What is an “academic”? An academic is a teacher, scholar, and/or researcher in a university or other institute of higher education, e.g., a liberal arts college.
By a “State-like institution,” I mean any institution that issues commands regardless of the moral content of those commands, claims the right to issue such commands, and possesses the coercive power to compel obedience to these commands. In practice, every command-issuing institution that has its own gun-carrying police force or security guards, is a State-like institution. Hence all colleges and universities are “States,” in this extended sense. The total collection of these is what I call “the Professional Academic State.”
Since the beginning of the 20th century at least, but especially since the end of World War II, virtually all philosophers have been professional academics in all six senses of professionalism, living, moving, and having their occupational and practical being inside the Professional Academic State.
More precisely, since the beginning of the 20th century at least, but especially since the end of World War II, professional philosophers have virtually all been full-time, paid academics;
virtually all of them would not do philosophy unless they were paid;
the widgets that professional philosophers relentlessly produce in their academic factories are publications;
the primary competence or skill that is acquired by professional philosophers through their process of training is critical analysis and formally valid, rhetorically persuasive argumentation or logical reasoning, detached from substantive content;
the full process of training for professional philosophers terminates in the writing and defense of a dissertation, for which they receive a PhD, which in turn gives them a license to practice;
the primary service that professional philosophers provide to larger society is teaching undergraduates how to criticize effectively and argue well, with a working knowledge of the full set of debater’s tricks known as “informal fallacies,”

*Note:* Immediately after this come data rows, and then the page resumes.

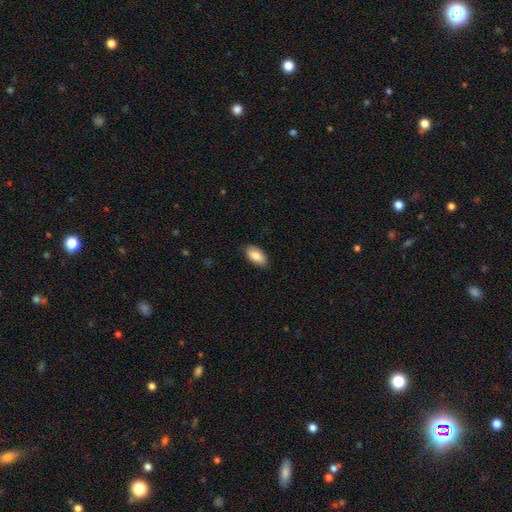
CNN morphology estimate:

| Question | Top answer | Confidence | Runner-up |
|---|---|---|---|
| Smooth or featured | smooth | 82% | featured or disk (12%) |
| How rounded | in between | 93% | cigar-shaped (5%) |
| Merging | none | 84% | minor disturbance (13%) |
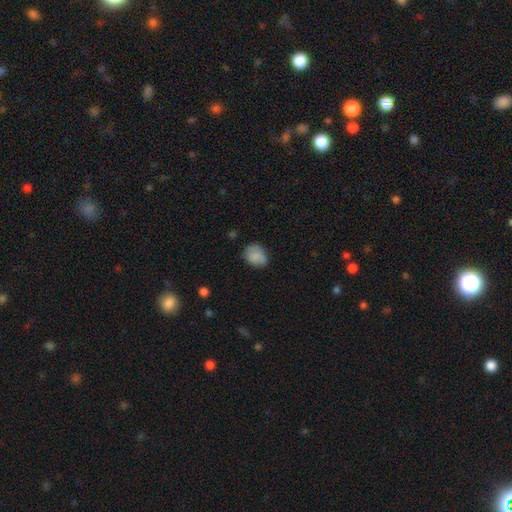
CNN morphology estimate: type=smooth (83%); roundness=in between (52%); merging=none (62%).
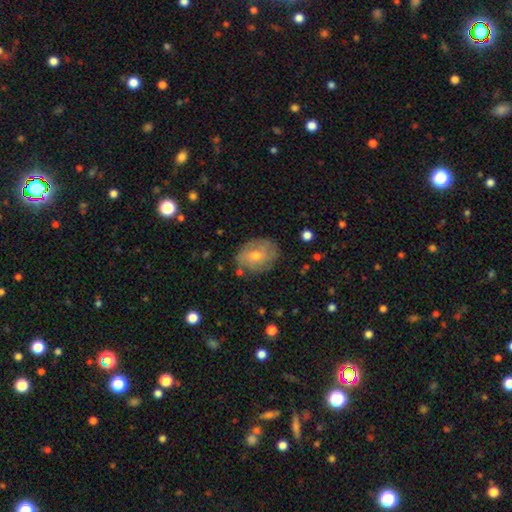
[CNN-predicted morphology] This appears to be a smooth galaxy with no disk features (47%). Merging: none (73%).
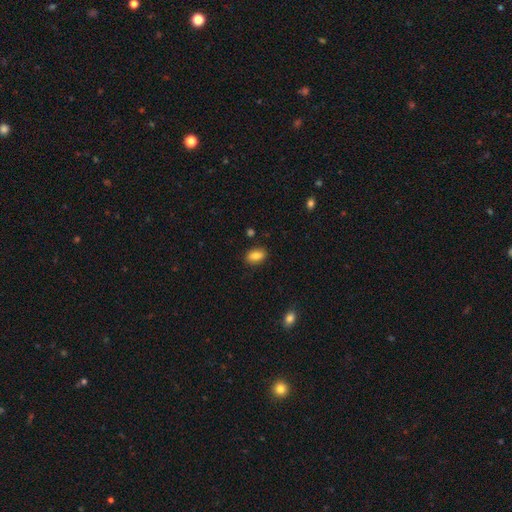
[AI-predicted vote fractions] This appears to be a smooth galaxy with no disk features (85%) that is in between round and cigar-shaped (86%). Merging: none (86%).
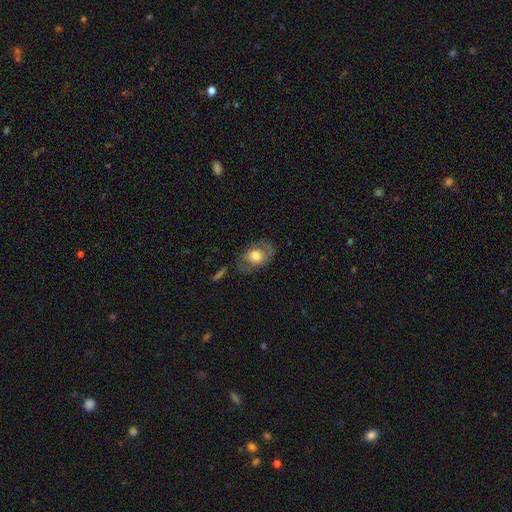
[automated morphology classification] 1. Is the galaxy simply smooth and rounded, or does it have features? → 49% smooth, 44% featured or disk, 7% star or artifact.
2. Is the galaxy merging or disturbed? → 68% none, 19% minor disturbance, 11% major disturbance, 2% merger.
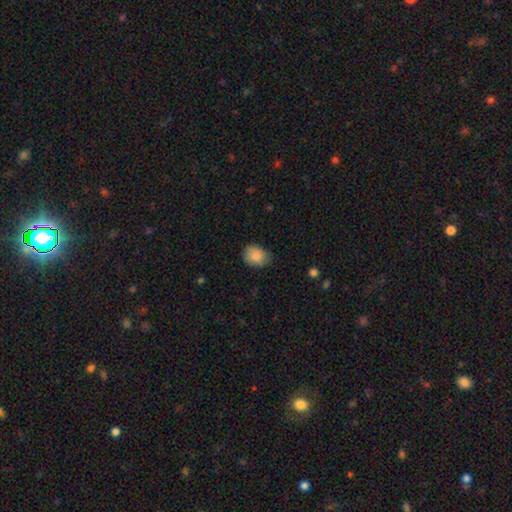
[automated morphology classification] Smooth or featured? Predicted: smooth (p=0.85). How rounded? Predicted: in between (p=0.57). Merging? Predicted: none (p=0.72).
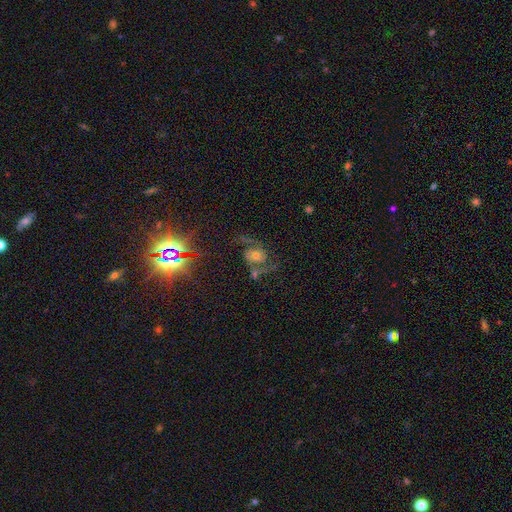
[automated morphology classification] This appears to be a featured or disk galaxy (81%) with no bar (71%), 2 (92%) medium (52%) spiral arms (96%) and a moderate central bulge (57%). Merging: none (66%).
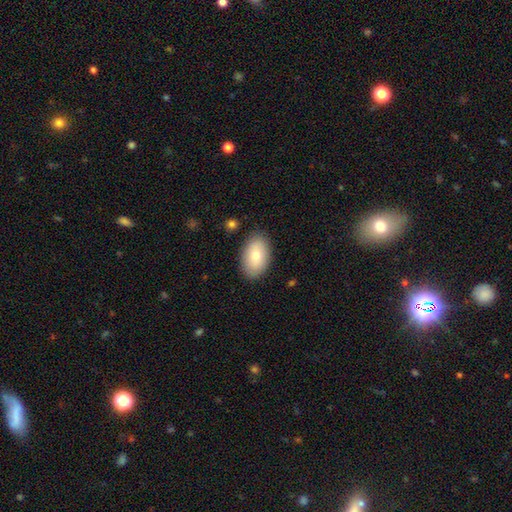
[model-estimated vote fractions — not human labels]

so that, as soon as possible after graduation, these young people will, with huge smiley faces
and “critical reasoning skills” freshly hard-wired into their brains,
enter the workforce of the larger capitalist economy, especially including the military-industrial complex, and hammer away there for the rest of their working lives;
in the USA at least, professional philosophers are governed and coercively controlled by their departmental and college or university administrations, the American Philosophical Association (APA), and the American Association of University Professors (AAUP);
and the primary means of this governance and coercive control over the professional lives of philosophers is the tenure-and-promotion (T&P) system.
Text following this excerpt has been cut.